[手を握り合い、ひとつのベッドで眠る。眠りに就くまでが遅かったせいか、起きた時間はいつもより遅く太陽がほんの少し高い位置にある時刻だった。
射し込む日光の角度に跳ね起き、ズキリといつもの痛みが襲ってきた。目を閉じて意識を集中させればチヴェッタ内の光景が手に取るように分かる。
昨日の妖精に加えて新たに推薦したオスカーと、もうひとり。
黒い服に長い髪。見間違いないようのないあの格好は。
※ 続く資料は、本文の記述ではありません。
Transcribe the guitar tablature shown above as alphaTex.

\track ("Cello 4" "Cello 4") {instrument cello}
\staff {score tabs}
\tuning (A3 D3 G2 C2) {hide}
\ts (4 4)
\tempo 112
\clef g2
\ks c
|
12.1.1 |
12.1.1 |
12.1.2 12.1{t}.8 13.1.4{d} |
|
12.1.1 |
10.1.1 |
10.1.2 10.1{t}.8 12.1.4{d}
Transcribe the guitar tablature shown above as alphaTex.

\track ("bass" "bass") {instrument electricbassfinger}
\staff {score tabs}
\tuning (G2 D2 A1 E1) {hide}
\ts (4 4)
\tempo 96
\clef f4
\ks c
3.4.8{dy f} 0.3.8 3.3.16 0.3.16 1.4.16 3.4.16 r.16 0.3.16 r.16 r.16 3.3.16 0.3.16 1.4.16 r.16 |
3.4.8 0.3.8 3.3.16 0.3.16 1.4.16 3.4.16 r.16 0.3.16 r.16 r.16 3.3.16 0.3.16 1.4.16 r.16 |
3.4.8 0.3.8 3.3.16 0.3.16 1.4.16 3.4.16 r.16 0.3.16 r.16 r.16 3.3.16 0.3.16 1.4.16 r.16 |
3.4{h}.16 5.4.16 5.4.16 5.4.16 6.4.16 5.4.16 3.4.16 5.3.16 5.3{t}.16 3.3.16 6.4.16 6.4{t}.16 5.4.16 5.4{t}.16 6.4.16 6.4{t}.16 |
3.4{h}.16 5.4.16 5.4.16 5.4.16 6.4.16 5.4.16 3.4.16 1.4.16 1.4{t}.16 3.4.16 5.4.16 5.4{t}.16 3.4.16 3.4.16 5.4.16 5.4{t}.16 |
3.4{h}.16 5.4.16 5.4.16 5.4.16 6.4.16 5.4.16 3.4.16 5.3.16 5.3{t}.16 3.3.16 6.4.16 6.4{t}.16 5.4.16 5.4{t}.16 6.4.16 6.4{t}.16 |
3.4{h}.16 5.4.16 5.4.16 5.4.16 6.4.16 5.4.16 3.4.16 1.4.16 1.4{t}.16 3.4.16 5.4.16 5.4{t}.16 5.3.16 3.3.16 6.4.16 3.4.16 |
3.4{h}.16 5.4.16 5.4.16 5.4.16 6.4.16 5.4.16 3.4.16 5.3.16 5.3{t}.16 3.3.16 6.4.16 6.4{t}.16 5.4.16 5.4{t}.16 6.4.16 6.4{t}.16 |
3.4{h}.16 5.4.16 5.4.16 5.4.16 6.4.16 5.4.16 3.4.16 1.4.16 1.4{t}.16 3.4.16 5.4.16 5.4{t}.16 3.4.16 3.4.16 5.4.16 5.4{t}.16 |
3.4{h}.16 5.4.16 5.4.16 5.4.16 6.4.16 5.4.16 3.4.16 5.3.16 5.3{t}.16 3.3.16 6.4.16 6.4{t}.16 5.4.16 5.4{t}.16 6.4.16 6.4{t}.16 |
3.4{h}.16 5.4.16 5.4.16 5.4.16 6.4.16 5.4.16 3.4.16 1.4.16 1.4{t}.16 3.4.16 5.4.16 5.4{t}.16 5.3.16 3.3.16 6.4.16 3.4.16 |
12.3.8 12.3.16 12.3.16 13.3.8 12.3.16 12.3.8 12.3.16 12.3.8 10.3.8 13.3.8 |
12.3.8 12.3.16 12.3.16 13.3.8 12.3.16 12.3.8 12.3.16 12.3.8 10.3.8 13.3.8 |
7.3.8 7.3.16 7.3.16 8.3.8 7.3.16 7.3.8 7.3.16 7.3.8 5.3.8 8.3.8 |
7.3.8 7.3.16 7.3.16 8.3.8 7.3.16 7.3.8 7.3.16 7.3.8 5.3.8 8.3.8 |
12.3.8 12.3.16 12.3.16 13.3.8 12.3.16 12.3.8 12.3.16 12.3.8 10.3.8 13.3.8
]
え……なん、で?ヴェスパタインさんがチヴェッタに……。
[呆然と呟く。ヴェスパタインもサイラスもチヴェッタに乗るなんて一言も言ってないし、そんなことは聞いていなかった。
何かの間違いじゃ、と部屋を確認したが彼の姿はない。何も言わずに先に乗ってしまうほど、嫌われでもしたのだろうか。]
驚かせようとでもしたのかな、あはは。
[落ち込む自分に何か声を掛けられたならそう言って苦笑した。少しだけ重苦しい空気で朝兼昼御飯を食べてから、昨日途中だった船に乗るための準備を再開した。**]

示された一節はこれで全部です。